Bielefeld wurde 1214 von Graf Hermann IV. von Ravensberg gegründet, der dem Ort das Stadtrecht und das Recht auf Selbstverwaltung verlieh. Neben der hier gemeinten Altstadt entwickelte sich ab Ende des dreizehnten Jahrhunderts um die Immunität des Marienstifts mit der Marienkirche die Bielefelder Neustadt. 1317 sind Richter, Bürgermeister und Rat der Neustadt urkundlich belegt. Über das Rathaus der Neustadt ist nur soviel bekannt, dass es am Ende der Breiten bzw. Anfang der Burgstraße gestanden hat und einen Torbogen in Nord-Süd-Richtung hatte. In der Altstadt bauten die Bürger am Alten Markt (Foto) 1419 ihr erstes Rathaus.

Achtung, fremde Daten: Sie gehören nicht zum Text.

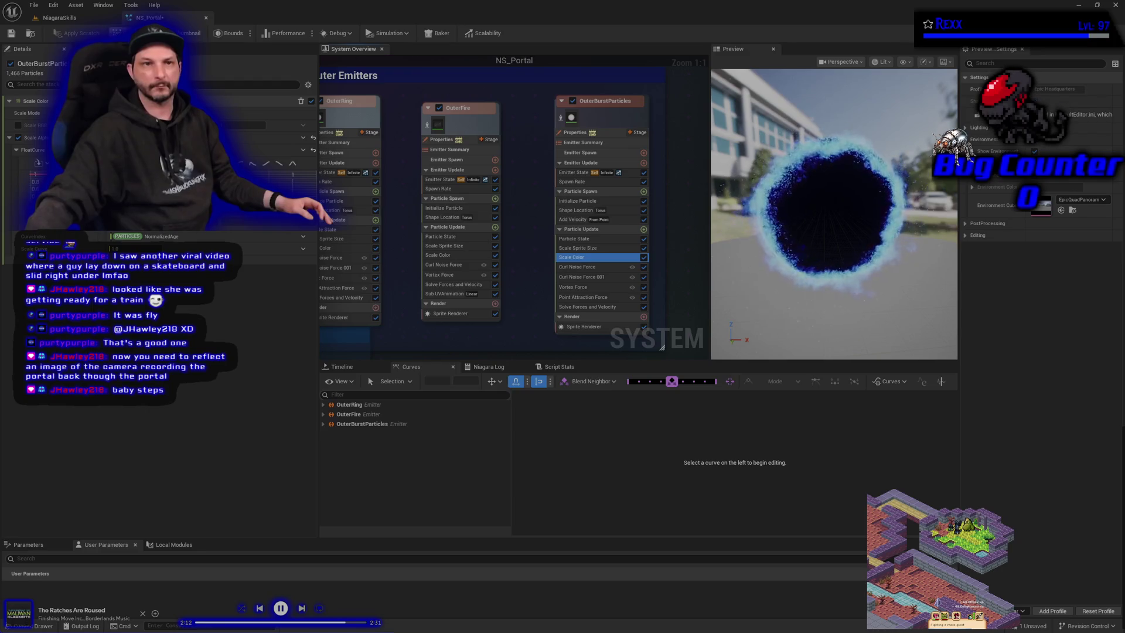
Step: Save all modified assets and return to the NiagaraSkills level
{"action": "left_click", "coordinate": [34, 4]}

Zweihundert Jahre lang führten beide Städte ein Eigenleben bis sie sich 1520 endgültig zusammenschlossen. Gemeinsames Verwaltungsgebäude der etwa 3000 Einwohner zählenden spätmittelalterlichen Stadt wurde das Rathaus der Altstadt. In seinem Keller wurde die Hauptwache eingerichtet, das Rathaus der Neustadt fand als Gerichtshaus Verwendung. Bis 1833 fand auch die vom Großen Kurfürst 1678 gegründete Legge, die Leinenprüfanstalt, die den guten Ruf des Bielefelder Leinens begründete, Platz im Rathaus. Daher rührte dessen umgangssprachliche Bezeichnung als 'Leinwandkiste'.
1820/21 wurde das (Altstädter) Rathaus zu einem schlichten Zweckbau vergrößert, in dem Polizei, Verwaltung und Justiz Platz fanden. Dabei wurde der Renaissance-Giebel von 1562 abgerissen, hinter dem sich ein mehrgeschossiges, nicht ausgebautes Dach verbarg. Aufgrund der Bevölkerungsentwicklung im Zuge der Industrialisierung Bielefelds im 19. Jahrhundert (1850: 10.700 Einwohner, 1871: 22.000, 1900: 63.000) war ab 1870 das Kreisgericht in ein eigens errichtetes Gebäude umgezogen. Für Stadt- und Polizeiverwaltung mussten dennoch darüber hinaus bald weitere Häuser in der Stadt angemietet werden. Ein Rathausneubau wurde mehr und mehr unumgänglich.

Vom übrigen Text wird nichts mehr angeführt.